REGGIO CALABRIA Dovrà passare venticinque anni dietro le sbarre Domenico Ventura, riconosciuto oggi organico alla cosca Caridi-Borghetto-Zindato, nella quale ha rivestito un ruolo dirigen…

Pubblicato il: 11/04/2016 – 13:05
Processo Crypto, Ventura condannato a 25 anni

REGGIO CALABRIA Dovrà passare venticinque anni dietro le sbarre Domenico Ventura, riconosciuto oggi organico alla cosca Caridi-Borghetto-Zindato, nella quale ha rivestito un ruolo dirigenziale. Così ha deciso il Tribunale di Reggio Calabria, accogliendo in pieno la richiesta formulata dal pm Stefano Musolino al termine della propria requisitoria al processo Crypto, scaturito dall’indagine che ha inferto un nuovo duro colpo al clan Caridi-Borghetto-Zindato, facendo saltare la cinghia di trasmissione fra i detenuti in carcere e uomini e donne del clan ancora in libertà.

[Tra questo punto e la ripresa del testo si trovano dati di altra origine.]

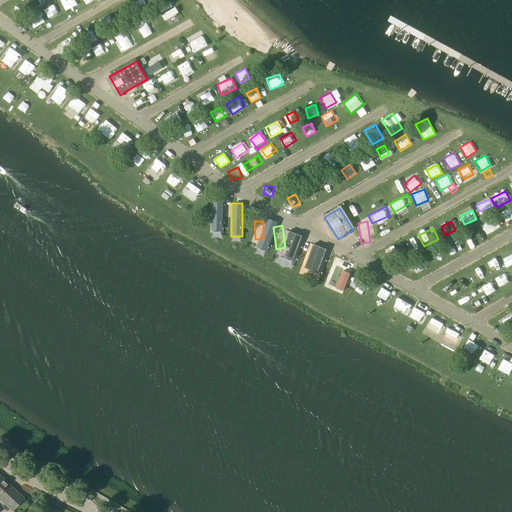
[(295,260),(303,260),(302,238),(294,239),(295,260)]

A permettere agli investigatori di conoscerne regole e meccanismi è stato Domenico Antonio Laurendi, responsabile per il clan della gestione dei pagamenti mensili ai familiari degli affiliati e per lungo tempo intercettato dalle cimici della Mobile. Ascoltandolo, investigatori e inquirenti sono riusciti a ricostruire non solo il ruolo di Ventura all’interno della cosca, le regole di funzionamento e la gerarchia, ma anche ad individuare i «veri e propri accordi – si leggeva nell’ordinanza – con cui stabilire chi è l’incaricato di consegnare il denaro e chi, invece è deputato a riceverlo, rivelando come le somme di denaro utilizzate per il sostentamento dei detenuti vengano procurate attraverso la consumazione di altri delitti quali il traffico di stupefacenti o reati contro il patrimonio». Un sistema rodato, che anche quando si inceppa è in grado di attivare procedure e interventi necessari per rimetterlo in marcia. È quanto succede ad esempio quando uno dei sodali, Biagio Parisi, decide di trattenere la quota destinata ai familiari di Ventura. Uno sgarro per cui Domenico Laurendi, tramite i familiari, chiederà l’intervento diretto di Melina Nava, madre del reggente Checco Zindato e del fratello Andrea, cui dopo l’arresto dei figli è toccato tenere strette le redini del clan. È lei infatti a essere informata di dissidi e controversie, puntualmente riferite al figlio Checco, come a riportare le direttive che da questi vengono impartite durante i colloqui. Un meccanismo emerso da centinaia di conversazioni intercettate, sulla base delle quali gli inquirenti ipotizzano che proprio dai massimi vertici del clan sia arrivato il via libera all’escalation di intimidazioni – una testa d’agnello in macchina, l’auto data alle fiamme, minacce verbali e fisiche – cui Parisi è stato sottoposto per riportarlo «sulla retta via».